**** Provided records ****

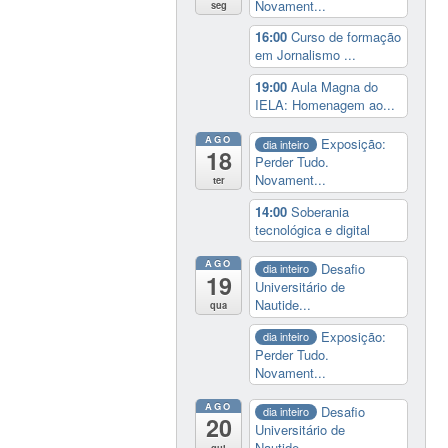
Novament...
seg
16:00
Curso de formação
em Jornalismo ...
19:00
Aula Magna do
IELA: Homenagem ao...
AGO
Exposição:
dia inteiro
18
Perder Tudo.
Novament...
ter
14:00
Soberania
tecnológica e digital
AGO
Desafio
dia inteiro
19
Universitário de
Nautide...
qua
Exposição:
dia inteiro
Perder Tudo.
Novament...
AGO
Desafio
dia inteiro
20
Universitário de
Nautide...
qui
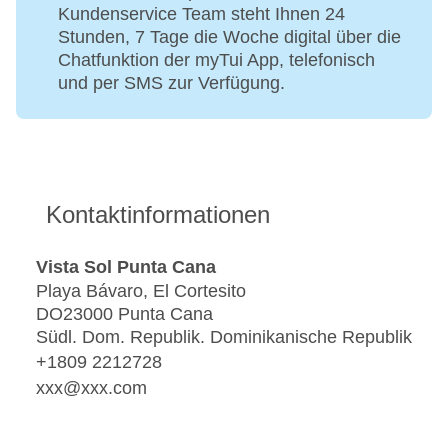
Kundenservice Team steht Ihnen 24
Stunden, 7 Tage die Woche digital über die
Chatfunktion der myTui App, telefonisch
und per SMS zur Verfügung.
Kontaktinformationen
Vista Sol Punta Cana
Playa Bávaro, El Cortesito
DO23000 Punta Cana
Südl. Dom. Republik. Dominikanische Republik
+1809 2212728
xxx@xxx.com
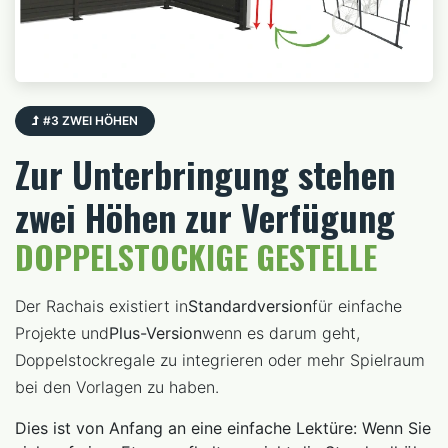
#3 ZWEI HÖHEN
Zur Unterbringung stehen
zwei Höhen zur Verfügung
DOPPELSTOCKIGE GESTELLE
Der Rachais existiert in
Standardversion
für einfache
Projekte und
Plus-Version
wenn es darum geht,
Doppelstockregale zu integrieren oder mehr Spielraum
bei den Vorlagen zu haben.
Dies ist von Anfang an eine einfache Lektüre: Wenn Sie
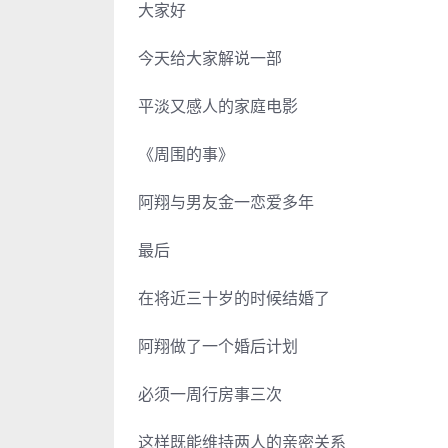
大家好
今天给大家解说一部
平淡又感人的家庭电影
《周围的事》
阿翔与男友金一恋爱多年
最后
在将近三十岁的时候结婚了
阿翔做了一个婚后计划
必须一周行房事三次
这样既能维持两人的亲密关系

****

• _Work request_
When you copy the entries above, keep every word exactly and omit the images.

• _Task output_
Novament...
seg
16:00
Curso de formação
em Jornalismo ...
19:00
Aula Magna do
IELA: Homenagem ao...
AGO
Exposição:
dia inteiro
18
Perder Tudo.
Novament...
ter
14:00
Soberania
tecnológica e digital
AGO
Desafio
dia inteiro
19
Universitário de
Nautide...
qua
Exposição:
dia inteiro
Perder Tudo.
Novament...
AGO
Desafio
dia inteiro
20
Universitário de
Nautide...
qui
Kundenservice Team steht Ihnen 24
Stunden, 7 Tage die Woche digital über die
Chatfunktion der myTui App, telefonisch
und per SMS zur Verfügung.
Kontaktinformationen
Vista Sol Punta Cana
Playa Bávaro, El Cortesito
DO23000 Punta Cana
Südl. Dom. Republik. Dominikanische Republik
+1809 2212728
xxx@xxx.com
#3 ZWEI HÖHEN
Zur Unterbringung stehen
zwei Höhen zur Verfügung
DOPPELSTOCKIGE GESTELLE
Der Rachais existiert in
Standardversion
für einfache
Projekte und
Plus-Version
wenn es darum geht,
Doppelstockregale zu integrieren oder mehr Spielraum
bei den Vorlagen zu haben.
Dies ist von Anfang an eine einfache Lektüre: Wenn Sie
大家好
今天给大家解说一部
平淡又感人的家庭电影
《周围的事》
阿翔与男友金一恋爱多年
最后
在将近三十岁的时候结婚了
阿翔做了一个婚后计划
必须一周行房事三次
这样既能维持两人的亲密关系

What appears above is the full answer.